Call Centers — San Fernando Valley, El Monte
High-density VoIP drops for call centers — where 50–200 agent stations require dense Cat6 cabling, clearly labelled ports, and documentation matching the call center’s station numbering. Phased installs for active call centers that can’t go dark during the upgrade.
Entertainment & Production — Burbank, Hollywood
Entertainment companies in Burbank and Hollywood often have complex phone infrastructure across multiple buildings and stages. We cable VoIP systems for production offices, stage phones, security intercoms, and dedicated analog lines for infrastructure requiring reliable POTS-quality connectivity.
Real Estate Offices — LA County
Real estate brokerages across Sacramento County frequently expand — adding desks, phone lines, and outgrowing the original infrastructure. We add new VoIP drops to existing deployments, matching the labelling and documentation standard of the original installation.
Retail & Hospitality
Retail phone drops for POS-adjacent handsets, manager offices, and stock rooms. Hotel room phones and back-of-house systems. We install phone cabling for retail chains and hospitality businesses across Sacramento County, often on nights and weekends to avoid customer-facing disruption.
Government & Municipal Buildings
City of Sacramento and Sacramento County facilities often have both modern VoIP infrastructure and legacy analog lines that can’t be migrated due to regulatory requirements (emergency lines, elevator phones). We hold the C-7 license required for government low-voltage work.
Commercial Office Tenant Build-Outs
New tenant improvements across Sacramento’s commercial office market — Century City, Playa Vista, Mid-Wilshire, and the South Bay. VoIP drops installed as part of the complete structured cabling scope, coordinated with the general contractor’s schedule and the tenant’s IT team.
Sacramento Core
Downtown Sacramento
Midtown
East Sacramento
Downtown Sacramento
Natomas
Greater Sacramento Area
Elk Grove
Rancho Cordova
Folsom
Citrus Heights
Carmichael
Fair Oaks
North Highlands
Antelope
Roseville
Rocklin
Lincoln
Yolo County & West Sacramento
West Sacramento
Davis
Woodland
Placer & Surrounding Business Corridors
Granite Bay
Loomis
Auburn
Eric H.
IT Manager · Law Firm, Century City
“We migrated our Century City law firm from an old Avaya system to RingCentral — 85 stations across three floors. LA Data Cabling installed all the Cat6 drops in advance, coordinated with our RingCentral partner on the port map, and everything was ready. Cutover day was completely smooth. First time in 12 years of managing IT for this firm that a phone migration actually went as planned.”
Diana M.
Operations Director · Call Center, Van Nuys
“Our Van Nuys call center needed 120 new VoIP drops added to an existing installation.

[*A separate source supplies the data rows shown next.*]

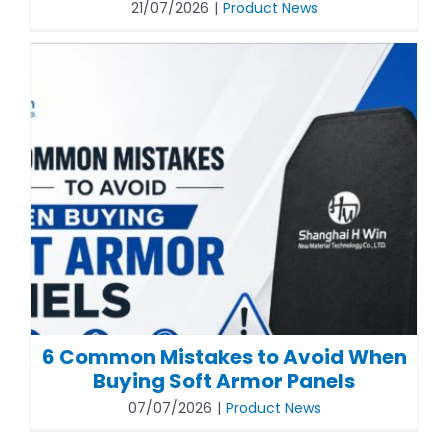
21/07/2026
|
Product News
6 Common Mistakes to Avoid When
Buying Soft Armor Panels
07/07/2026
|
Product News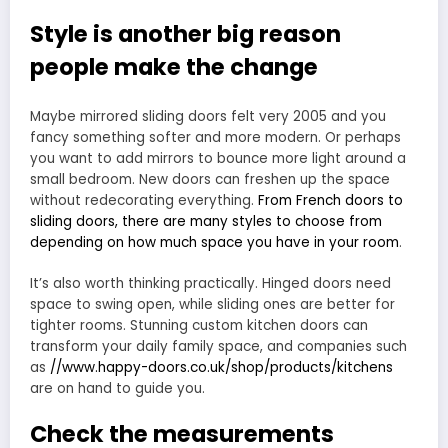
Style is another big reason
people make the change
Maybe mirrored sliding doors felt very 2005 and you
fancy something softer and more modern. Or perhaps
you want to add mirrors to bounce more light around a
small bedroom. New doors can freshen up the space
without redecorating everything.
From French doors to
sliding doors, there are many styles to choose from
depending on how much space you have in your room
.
It’s also worth thinking practically. Hinged doors need
space to swing open, while sliding ones are better for
tighter rooms. Stunning custom kitchen doors can
transform your daily family space, and companies such
as
//www.happy-doors.co.uk/shop/products/kitchens
are on hand to guide you.
Check the measurements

LA Data Cabling worked nights to avoid disrupting our 24-hour operation, matched the labelling convention of the existing infrastructure exactly, and delivered certified test reports for every single run. Not one call quality issue since the new drops went live.”
Kevin S.
IT Director · Production Company, Burbank
“We had chronic VoIP call drops in our Burbank production office for over a year. Blamed it on the phone system, then the network, then the ISP. LA Data Cabling audited our cabling in half a day with their Fluke analyzer and found four runs with bad terminations — one was Cat3 mislabelled as Cat6. Fixed and certified the same day. Haven’t had a dropped call since.”
Anna P.
Office Manager · Medical Clinic, Torrance
“Our Torrance medical clinic needed a new VoIP system but also had to keep three fax lines and the elevator phone on analog. LA Data Cabling ran new Cat6 for all the VoIP drops, documented the legacy analog lines that needed to stay, and delivered a clean diagram showing what was VoIP and what was staying analog. Exactly the mixed infrastructure expertise we needed.”